Die Kriterien richteten sich nach uneinheitlich praktizierten Einbürgerungsrichtlinien der Bundesländer (Verwaltungsvorschriften).

Ooooops!

Siehe auch hier:

Seit dem Reichs- und Staatsangehörigkeitsgesetz 1913 galt im Deutschen Reich ein reines ius sanguinis. Mit der Staatsangehörigkeitreform 2000 wurde mit dem sogenannten „Optionsmodell“ ein ergänzendes ius soli für die zweite Einwanderergeneration eingeführt.

Ganz am Ende des Interviews erfährt man dann doch noch in überraschender Ehrlichkeit, worum es dem Spiegel und Kurth eigentlich geht:

Die Burschenschafter beklagen, nur in unappetitlichen Zusammenhängen thematisiert zu werden. Ihnen fällt gar nicht auf, dass ihre sonstigen Aktivitäten vollkommen uninteressant sind.
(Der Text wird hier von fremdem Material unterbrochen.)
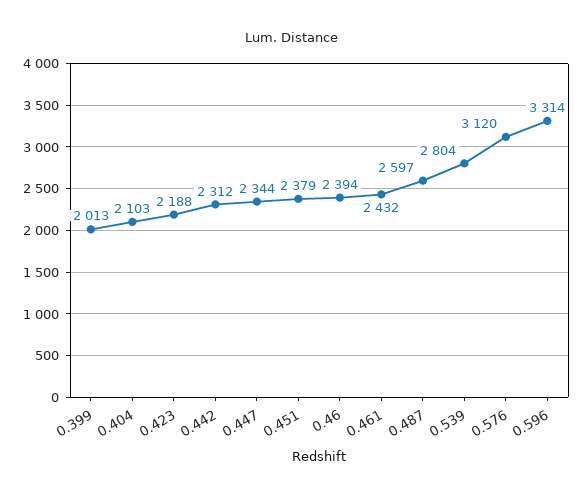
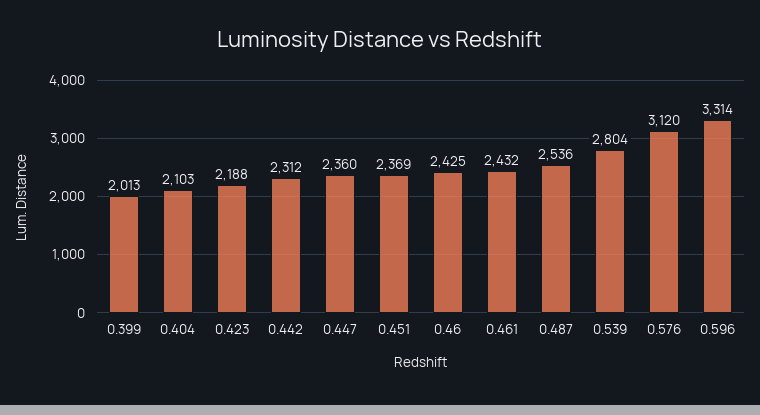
0.447: 2344 -> 2360
0.451: 2379 -> 2369
0.46: 2394 -> 2425
0.487: 2597 -> 2536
Gerade einmal ein (!) Satz davor wundert sich Kurth noch, warum Außenstehende und vor allem die Presse bei diesen Gruppierungen als feindlich gesinnt gelten. Geht es noch dreister?! Warum sollten die Burschenschafter mit jemandem reden wollen, der ganz offen zugibt, sich nur für Aktivitäten zu interessieren, die man skandalisieren kann? Bin ich im falschen Film?

Aber die Burschenschafter geben trotzdem Interviews. Sogar dem Spiegel.
Dabei erfährt man dann, dass der Antrag auf Ausschluss zurückgezogen wurde und was der Betroffene Kai Ming Au von seiner Burschenschaft, von seinem Verband und von Deutschland hält:

Ich bin stolz, Teil dieser Gemeinschaft zu sein, ich bin stolz, als Wehrdienstleistender meinem Vaterland gedient zu haben, und ich bin stolz, Deutscher zu sein. Wenn ich mich hier nicht wohlfühlen würde, dann wäre ich gar nicht hergekommen. Im nächsten Jahr würde ich sogar gern als Verbandsobmann kandidieren – also für die Führungsebene des Dachverbands.

Im gesamten Interview äußert sich Kai Ming Au rundweg positiv über seine Burschenschaft, nur der abgelehnte Antrag der Raczeks machte ihn verständlicherweise „fassungslos“. Diese Aussage wird dann natürlich vom Spiegel als Titel genommen. Damit werden die positiven und zuversichtlichen Kernaussagen des Burschenschafters ins Negative verdreht. Wer kann da die pressekritische Einstellung der Burschenschafter nicht nachvollziehen?

Anmerkung:
Berühmte Mitglieder der Raczeks waren Ferdinand Lassalle und Wilhelm Wolff. Ursprünglich kommen die Raczeks aus Breslau. Ich bezweifle stark, dass dieser Teil der deutschen Geschichte in deutschen Klassenzimmern gelehrt wird.
Wer die Geschichte Breslaus trotzdem kennt, versteht vielleicht eher, warum die Raczeks noch immer mit dem Verlust ihrer Heimat hadern und in einigen Punkten weltfremd und anachronistisch erscheinen. Sind sie deshalb Nazis? Wohl kaum.